なぜ神宮大会優勝校が、選抜で優勝できないのか

 その要因としてはいくつか考えられる。
 まず優勝候補に挙げられ、本番ではプレッシャーになってしまう点。これは神宮を制したという事実だけが、独り歩きしてしまい、その中身が忘れ去られてしまいがちになることに原因があると考える。顕著な例が2008年の慶応義塾高。この時はエースの白村明弘(現・慶応大)が大黒柱で関東チャンピオンになっていた。神宮を制したことで、評判が増したのは言うまでもない。しかし、神宮決勝の天理高戦ではチームで6失策。相手も合わせると9失策という乱戦だった。それに加え、夏ベスト8から短期間で仕上げたチームで実戦経験は不足していた。翌年春は頼みの白村が不調に陥り、選抜では1回戦で開星高に1対4で敗れた。
 各チーム冬場に当然強化を図るが、試合ができない状況では、なかなか実感が得られない。大会前にいくつか試合を組めるが、それだけで埋められないのが春の難しさと言える。
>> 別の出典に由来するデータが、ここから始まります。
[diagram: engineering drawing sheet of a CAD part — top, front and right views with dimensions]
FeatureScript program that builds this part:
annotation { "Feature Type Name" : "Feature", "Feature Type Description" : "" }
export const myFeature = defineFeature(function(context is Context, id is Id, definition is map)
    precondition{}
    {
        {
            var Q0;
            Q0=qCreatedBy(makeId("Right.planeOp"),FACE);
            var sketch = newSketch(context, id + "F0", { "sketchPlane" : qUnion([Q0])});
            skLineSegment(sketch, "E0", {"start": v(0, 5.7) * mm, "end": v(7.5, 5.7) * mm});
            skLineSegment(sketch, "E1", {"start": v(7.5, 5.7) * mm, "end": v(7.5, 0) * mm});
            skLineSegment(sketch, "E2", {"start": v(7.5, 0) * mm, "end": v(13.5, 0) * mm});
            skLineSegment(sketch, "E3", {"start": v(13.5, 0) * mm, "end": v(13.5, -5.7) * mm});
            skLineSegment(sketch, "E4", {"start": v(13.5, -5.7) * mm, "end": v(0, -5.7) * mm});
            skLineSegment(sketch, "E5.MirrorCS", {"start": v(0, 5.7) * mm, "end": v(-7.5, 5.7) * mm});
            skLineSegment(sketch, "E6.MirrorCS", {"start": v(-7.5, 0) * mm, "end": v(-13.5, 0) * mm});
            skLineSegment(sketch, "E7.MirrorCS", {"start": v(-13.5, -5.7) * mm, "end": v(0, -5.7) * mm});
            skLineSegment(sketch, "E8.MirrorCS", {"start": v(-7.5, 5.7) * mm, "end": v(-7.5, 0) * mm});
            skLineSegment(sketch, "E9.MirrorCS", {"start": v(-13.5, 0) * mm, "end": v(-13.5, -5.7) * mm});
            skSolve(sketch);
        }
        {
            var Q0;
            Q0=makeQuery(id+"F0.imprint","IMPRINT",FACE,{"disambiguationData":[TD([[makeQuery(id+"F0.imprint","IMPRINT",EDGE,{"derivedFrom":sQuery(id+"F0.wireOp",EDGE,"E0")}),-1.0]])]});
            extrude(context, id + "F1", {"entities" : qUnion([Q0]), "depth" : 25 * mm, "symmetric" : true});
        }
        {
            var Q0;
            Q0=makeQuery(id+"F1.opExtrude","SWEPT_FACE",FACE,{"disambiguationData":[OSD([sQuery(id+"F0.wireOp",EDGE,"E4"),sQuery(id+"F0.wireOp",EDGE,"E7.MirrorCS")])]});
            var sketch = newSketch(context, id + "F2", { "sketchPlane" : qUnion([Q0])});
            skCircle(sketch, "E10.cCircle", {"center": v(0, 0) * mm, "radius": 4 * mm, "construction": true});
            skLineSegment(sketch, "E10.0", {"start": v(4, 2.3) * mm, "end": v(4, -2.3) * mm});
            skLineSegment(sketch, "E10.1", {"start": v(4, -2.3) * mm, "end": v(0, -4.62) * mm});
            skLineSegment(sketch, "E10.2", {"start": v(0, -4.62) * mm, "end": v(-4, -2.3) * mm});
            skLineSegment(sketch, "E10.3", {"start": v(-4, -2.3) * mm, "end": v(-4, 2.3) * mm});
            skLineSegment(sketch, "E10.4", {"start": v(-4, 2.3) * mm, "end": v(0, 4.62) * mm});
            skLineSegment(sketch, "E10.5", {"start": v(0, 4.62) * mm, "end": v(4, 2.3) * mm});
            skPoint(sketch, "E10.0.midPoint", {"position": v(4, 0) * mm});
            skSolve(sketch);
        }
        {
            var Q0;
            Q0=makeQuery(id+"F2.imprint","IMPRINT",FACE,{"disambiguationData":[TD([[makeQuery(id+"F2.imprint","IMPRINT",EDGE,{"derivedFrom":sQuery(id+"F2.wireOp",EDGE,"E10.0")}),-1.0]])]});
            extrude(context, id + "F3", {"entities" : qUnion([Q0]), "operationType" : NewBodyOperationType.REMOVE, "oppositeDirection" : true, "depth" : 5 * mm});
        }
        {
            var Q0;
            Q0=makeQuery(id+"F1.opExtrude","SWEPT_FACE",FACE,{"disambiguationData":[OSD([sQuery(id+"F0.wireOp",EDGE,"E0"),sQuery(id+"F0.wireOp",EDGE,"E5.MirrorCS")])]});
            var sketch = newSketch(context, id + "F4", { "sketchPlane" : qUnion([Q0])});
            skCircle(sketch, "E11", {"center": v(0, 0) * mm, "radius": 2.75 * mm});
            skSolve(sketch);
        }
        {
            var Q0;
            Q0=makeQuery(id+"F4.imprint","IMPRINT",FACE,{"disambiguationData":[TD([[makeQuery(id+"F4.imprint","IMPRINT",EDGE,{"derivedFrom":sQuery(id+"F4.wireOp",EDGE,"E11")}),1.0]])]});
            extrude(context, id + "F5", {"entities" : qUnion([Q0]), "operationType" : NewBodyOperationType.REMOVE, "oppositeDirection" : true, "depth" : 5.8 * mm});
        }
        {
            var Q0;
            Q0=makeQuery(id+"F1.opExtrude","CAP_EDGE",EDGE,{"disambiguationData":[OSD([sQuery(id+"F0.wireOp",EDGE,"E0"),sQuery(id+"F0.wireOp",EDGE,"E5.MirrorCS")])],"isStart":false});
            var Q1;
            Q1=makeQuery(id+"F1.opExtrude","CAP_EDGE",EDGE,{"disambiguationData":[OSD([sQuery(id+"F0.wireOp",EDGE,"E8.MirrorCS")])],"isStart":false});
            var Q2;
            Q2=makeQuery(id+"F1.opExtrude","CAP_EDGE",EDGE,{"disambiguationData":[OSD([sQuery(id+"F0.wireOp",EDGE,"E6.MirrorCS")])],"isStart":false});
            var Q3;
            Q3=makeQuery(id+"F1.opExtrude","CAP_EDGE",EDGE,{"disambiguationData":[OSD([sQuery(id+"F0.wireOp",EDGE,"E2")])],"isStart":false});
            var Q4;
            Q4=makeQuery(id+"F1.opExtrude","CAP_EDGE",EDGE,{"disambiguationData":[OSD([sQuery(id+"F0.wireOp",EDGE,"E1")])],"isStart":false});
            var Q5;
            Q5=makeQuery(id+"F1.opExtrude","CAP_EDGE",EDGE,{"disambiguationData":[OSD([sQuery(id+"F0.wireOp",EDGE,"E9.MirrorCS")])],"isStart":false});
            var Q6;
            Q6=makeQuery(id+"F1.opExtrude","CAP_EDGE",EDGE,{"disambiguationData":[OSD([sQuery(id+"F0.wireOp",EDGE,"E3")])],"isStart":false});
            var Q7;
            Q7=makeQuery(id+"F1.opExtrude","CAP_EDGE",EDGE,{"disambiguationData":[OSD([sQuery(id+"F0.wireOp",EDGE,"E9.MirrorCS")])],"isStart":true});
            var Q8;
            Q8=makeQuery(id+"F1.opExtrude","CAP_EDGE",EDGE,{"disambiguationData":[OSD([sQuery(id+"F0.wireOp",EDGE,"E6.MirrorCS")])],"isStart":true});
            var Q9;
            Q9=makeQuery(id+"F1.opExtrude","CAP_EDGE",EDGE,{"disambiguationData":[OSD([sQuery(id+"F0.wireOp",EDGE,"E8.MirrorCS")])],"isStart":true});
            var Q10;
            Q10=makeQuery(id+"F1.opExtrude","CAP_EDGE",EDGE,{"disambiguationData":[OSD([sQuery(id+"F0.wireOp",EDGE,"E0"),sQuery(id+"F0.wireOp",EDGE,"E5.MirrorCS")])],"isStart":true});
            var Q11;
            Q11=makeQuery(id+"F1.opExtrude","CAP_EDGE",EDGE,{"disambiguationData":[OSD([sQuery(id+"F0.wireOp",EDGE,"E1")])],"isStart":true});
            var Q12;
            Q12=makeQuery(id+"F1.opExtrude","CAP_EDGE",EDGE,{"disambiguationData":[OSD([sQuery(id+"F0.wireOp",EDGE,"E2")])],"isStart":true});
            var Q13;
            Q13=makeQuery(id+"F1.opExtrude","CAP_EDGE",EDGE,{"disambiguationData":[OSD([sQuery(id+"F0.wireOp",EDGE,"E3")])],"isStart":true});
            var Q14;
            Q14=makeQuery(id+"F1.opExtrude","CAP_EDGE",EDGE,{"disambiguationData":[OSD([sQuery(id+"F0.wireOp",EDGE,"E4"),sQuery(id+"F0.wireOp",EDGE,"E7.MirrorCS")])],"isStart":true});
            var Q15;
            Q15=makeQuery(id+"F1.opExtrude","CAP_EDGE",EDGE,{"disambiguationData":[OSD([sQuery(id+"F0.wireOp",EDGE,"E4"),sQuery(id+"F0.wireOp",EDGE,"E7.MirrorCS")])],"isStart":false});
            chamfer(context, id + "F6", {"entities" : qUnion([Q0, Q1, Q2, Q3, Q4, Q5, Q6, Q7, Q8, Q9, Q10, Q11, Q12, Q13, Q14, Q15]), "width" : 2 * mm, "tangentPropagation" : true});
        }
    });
 次に挙げられるのが、神宮大会で、丸裸にされるという点。神宮大会では、選抜に出場するであろう多くの関係者が視察する。昨秋も、横浜高の小倉清一郎コーチや、智弁和歌山高の高嶋仁監督などの姿がスタンドで見られた。神宮に出場する監督やコーチの中にはこの部分を気にする人も多いと聞く。確かに視察する側にその利点はあるのかもしれないが、筆者はこれを否定したい。
 高校生の冬場の成長力は現場にいる監督やコーチが最も感じているだろう。つまり神宮大会だけでは参考にはなっても、あてにはできないのだ。むしろ秋に代表して出場する10校の戦いを目に焼き付けることで、大いに刺激を受け、それが春へ向けての発奮材料になるという見方の方が大きい。形は違えど、選抜を見て、夏への糧とするのと同じ考えだ。選抜で『夏への研究とされるから』と考えて戦う監督やコーチは皆無だろう。

日大三高は“優勝候補”のプレッシャーを消せるか

 さて、2010年の明治神宮大会を制したのは日大三高だった。当然のようにどのマスコミも選抜で優勝候補に挙げている。しかし忘れてはならないのがその内容だ。エースの吉永健太朗が3試合すべてで完投。打線も3試合で25安打、3本塁打と投打に完成度の高さを感じた。1日の順延があった決勝は近年にはない両チーム無失策の好ゲームだった。また、本気で神宮連覇を狙いにきた大垣日大高など、各チームの戦いもより拮抗(きっこう)した大会だった。
 これがプレッシャーになるか、自信になるかは、春先のモチベーション次第である。
 明治神宮大会は甲子園へ向けての大会ではなく、世代最初の全国ナンバーワンを決める大会だ。ことしの日大三高が、全国制覇を最初に達成したことを誇りにできれば、プレッシャーは消え、本番で力を発揮することができるだろう。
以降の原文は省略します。